Dancing with Milov, Carla Körbes—who became a PNB principal dancer in 2006—displays continued development as an actress as well as a technician. In an art form that makes extraordinary demands of the legs and hips, she is always very aware of her upper body as well, phrasing her movement carefully to make a complex rhythmic interplay. She takes the signature swan gestures—the shivering head and preening arms—and imbues them with softness as Odette, but sharpens her accents as the scheming Odile.

Even in the most academic work, Louise Nadeau has a kind of instinctual wildness, which shows up most in her transitional gestures: The final tableau may match any number of photographs, but the journey to get there is often highly eccentric and mysterious. This plays right into the magical elements in Swan Lake. As Siegfried opposite Nadeau, Cruz is dumbstruck by this version of Odette, rushing after her again and again as if he is afraid she will disappear if he blinks. When her duplicity is revealed and he realizes his colossal error, his whole body seems to sag and he lashes out, striking his friends as he rushes after his ideal.

Mara Vinson makes a technically assured but dramatically subdued debut, opposite Seth Orza. A dancer’s first go at this iconic role can be very intimidating. Vinson puts most of her energy and attention into the considerable technical challenges, while her interpretation of the character is less developed. Her initial meeting with Siegfried seems to be a careful one, though she loosens up as the Black Swan in Act 3, gloating when she manages to deceive the hero about her intentions. Orza is also new to the role of Siegfried in this production. Eventually he will likely be more of a roué than a dreamer, or at least that’s the direction in which he’s currently heading.

The supporting cast—a busy court and a lake full of swans—is full of astonishing moments and some outright kitsch. Carrie Imler, who will dance Odette/Odile in the second week, makes the Queen Mother into a Freudian nightmare, controlling Postlewaite’s Siegfried with a flick of her well-manicured hand and fawning over the court jester.

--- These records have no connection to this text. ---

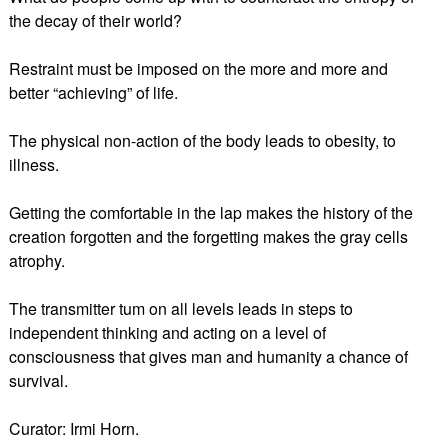
the decay of their world?
Restraint must be imposed on the more and more and
better “achieving” of life.
The physical non-action of the body leads to obesity, to
illness.
Getting the comfortable in the lap makes the history of the
creation forgotten and the forgetting makes the gray cells
atrophy.
The transmitter tum on all levels leads in steps to
independent thinking and acting on a level of
consciousness that gives man and humanity a chance of
survival.
Curator: Irmi Horn.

As the Jester, both Jonathan Porretta and Benjamin Griffiths combine virtuoso technical tricks with a sunny disposition. This part is a more recent addition—the original 19th-century version of the ballet didn’t include it, but Soviet revisions of the work added this bravura part.

Jodie Thomas, who like Nadeau is leaving at the end of the season, pops up everywhere, from a bevy of foreign princesses to the tricky Neapolitan Dance, full of commedia dell’arte references. She excels at the fast and complex, but is also a graceful presence on stage. Stacy Lowenberg and Kari Brunson each smolder leading the Czardas, digging into the ground and throwing themselves into deep backbends. Partnering them, Jerome Tisserand and William Yin-Lee border on Valentino territory. They are both new to the company, but have distinguished themselves quickly.

Almost everyone will dance multiple parts during the ballet’s run, peasant girls doubling as swans and servants as masters, but one of the best combinations belongs to Jordan Pacitti. A tipsy fop in the first act, becoming increasingly drunk during the party, he returns in the third act in the Spanish variation, an over-the-top pastiche of every Warner Brothers cartoon and Carmen production you’ve seen. In tight pants with a shiny bolero jacket over a Seinfeldian puffy shirt, a shocking blue scarf at his waist, he stalks and pounces as his partner glides through a tour de force of faux flamenco steps. When he bourrées in place, the tiny steps vibrate though his whole body and the fringe on his scarf shimmers around his hips.